## [ASSIGNED TASK]
Word-for-word reproduction, images excluded: copy every entry below.

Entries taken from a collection
·····

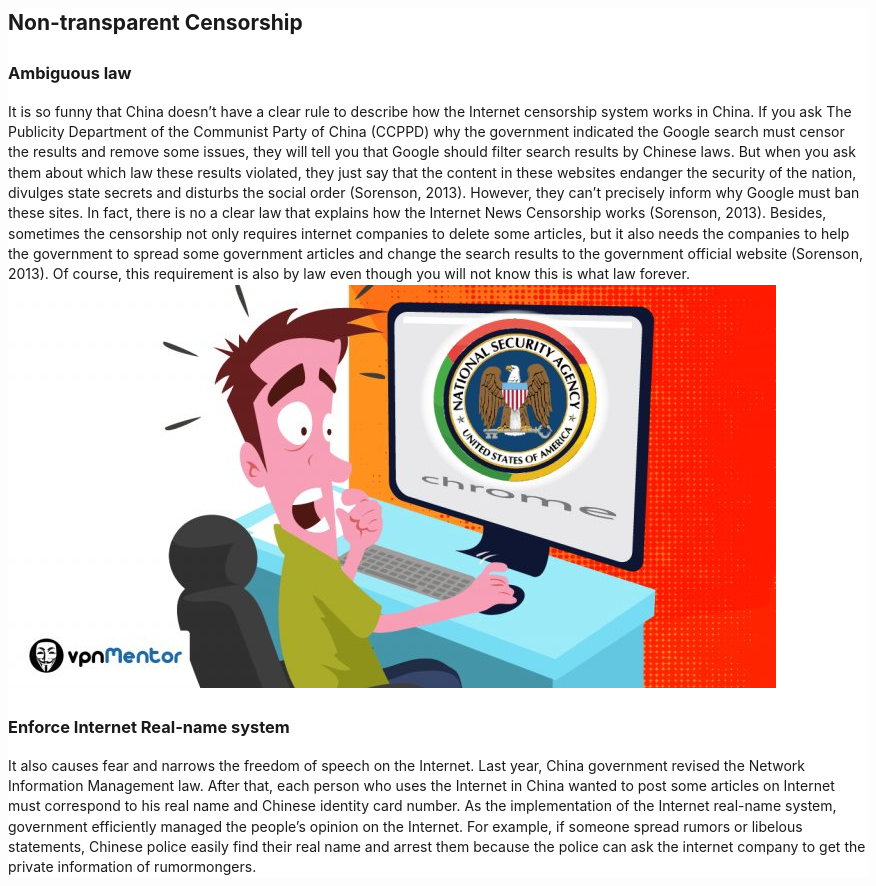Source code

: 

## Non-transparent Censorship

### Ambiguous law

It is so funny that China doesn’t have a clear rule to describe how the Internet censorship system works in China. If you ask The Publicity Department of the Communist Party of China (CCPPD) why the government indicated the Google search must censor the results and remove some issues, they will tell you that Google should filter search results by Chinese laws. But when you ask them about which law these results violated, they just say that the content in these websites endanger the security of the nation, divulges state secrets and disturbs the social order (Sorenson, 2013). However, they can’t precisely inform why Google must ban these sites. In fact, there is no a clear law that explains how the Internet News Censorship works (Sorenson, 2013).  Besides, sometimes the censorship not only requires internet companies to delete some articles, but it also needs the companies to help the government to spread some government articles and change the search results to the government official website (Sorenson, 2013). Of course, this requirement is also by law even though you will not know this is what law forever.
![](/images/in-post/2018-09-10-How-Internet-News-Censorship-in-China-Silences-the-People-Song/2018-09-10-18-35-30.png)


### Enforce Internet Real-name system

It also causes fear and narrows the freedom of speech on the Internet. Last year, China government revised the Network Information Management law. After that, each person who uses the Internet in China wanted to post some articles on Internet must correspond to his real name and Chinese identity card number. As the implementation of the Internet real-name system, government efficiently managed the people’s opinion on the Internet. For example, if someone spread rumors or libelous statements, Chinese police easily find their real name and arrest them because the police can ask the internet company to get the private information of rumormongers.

·····

## [EXERCISE RESULT]
Source code

: 

## Non-transparent Censorship

### Ambiguous law

It is so funny that China doesn’t have a clear rule to describe how the Internet censorship system works in China. If you ask The Publicity Department of the Communist Party of China (CCPPD) why the government indicated the Google search must censor the results and remove some issues, they will tell you that Google should filter search results by Chinese laws. But when you ask them about which law these results violated, they just say that the content in these websites endanger the security of the nation, divulges state secrets and disturbs the social order (Sorenson, 2013). However, they can’t precisely inform why Google must ban these sites. In fact, there is no a clear law that explains how the Internet News Censorship works (Sorenson, 2013).  Besides, sometimes the censorship not only requires internet companies to delete some articles, but it also needs the companies to help the government to spread some government articles and change the search results to the government official website (Sorenson, 2013). Of course, this requirement is also by law even though you will not know this is what law forever.
![](/images/in-post/2018-09-10-How-Internet-News-Censorship-in-China-Silences-the-People-Song/2018-09-10-18-35-30.png)


### Enforce Internet Real-name system

It also causes fear and narrows the freedom of speech on the Internet. Last year, China government revised the Network Information Management law. After that, each person who uses the Internet in China wanted to post some articles on Internet must correspond to his real name and Chinese identity card number. As the implementation of the Internet real-name system, government efficiently managed the people’s opinion on the Internet. For example, if someone spread rumors or libelous statements, Chinese police easily find their real name and arrest them because the police can ask the internet company to get the private information of rumormongers.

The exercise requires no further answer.